Correspondence: M Pekny, E-mail: Milos.Pekny@medkem.gu.se

Received 30 August 2002; Revised 19 November 2002; Accepted 9 January 2003.

Abstract

In astrocytic neoplasms, the number of cells expressing glial fibrillary acidic protein (GFAP) is inversely proportional to the extent of anaplasia. The loss of GFAP expression, the principal marker of astroglial cells, in these tumors has been proposed to constitute a step in their development and progression.
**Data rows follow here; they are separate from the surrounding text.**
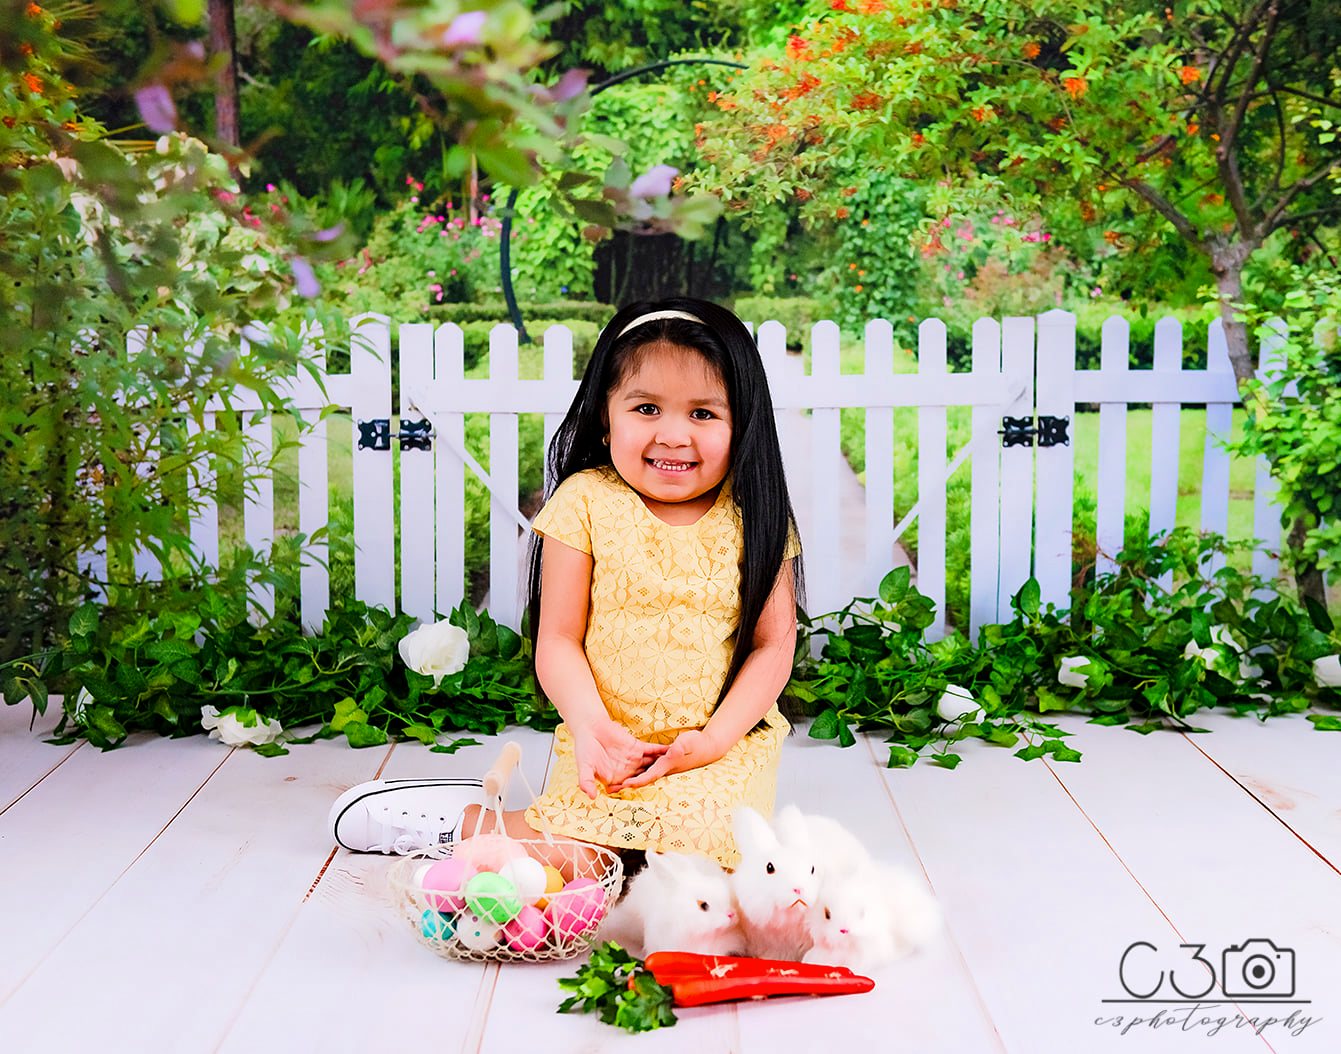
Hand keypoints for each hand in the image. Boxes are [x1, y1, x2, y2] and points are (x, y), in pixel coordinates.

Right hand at [570, 720, 668, 798]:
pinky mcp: (638, 747)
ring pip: (652, 766)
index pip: (630, 789)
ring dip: (665, 767)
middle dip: (658, 783)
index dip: (640, 793)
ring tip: (681, 770)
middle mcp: (627, 773)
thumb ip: (586, 781)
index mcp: (616, 780)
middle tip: (675, 789)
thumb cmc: (584, 749)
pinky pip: (653, 751)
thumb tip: (591, 797)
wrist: (589, 728)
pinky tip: (676, 752)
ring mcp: (634, 760)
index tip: (654, 802)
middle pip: (645, 779)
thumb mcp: (584, 767)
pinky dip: (664, 752)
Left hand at [605, 729, 720, 792]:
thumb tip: (674, 751)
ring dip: (626, 779)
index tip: (624, 785)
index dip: (636, 781)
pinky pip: (643, 764)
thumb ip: (682, 747)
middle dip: (625, 786)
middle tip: (608, 790)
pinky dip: (633, 768)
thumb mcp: (690, 742)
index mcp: (666, 766)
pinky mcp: (659, 759)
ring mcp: (659, 765)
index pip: (648, 776)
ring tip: (608, 785)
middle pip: (640, 779)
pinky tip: (621, 769)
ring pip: (639, 773)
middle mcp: (661, 768)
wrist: (706, 747)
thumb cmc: (698, 744)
To test this hypothesis, we crossed p53-negative (p53^-/-) mice, which frequently develop astrocytomas after intrauterine exposure to ethylnitrosourea, with GFAP-negative (GFAP^-/-) mice or GFAP^+/+ controls. Brain tumors of glial origin were found in 12 of 35 GFAP^+/+ p53^-/- mice (34%) and in 11 of 27 GFAP^-/- p53^-/- mice (41%). The two groups did not differ in the age at which tumors were detected or in tumor histology or progression. Thus, the loss of GFAP expression frequently seen in high-grade astrocytomas does not constitute a step in tumor development. Rather, it may represent the undifferentiated state of these cells.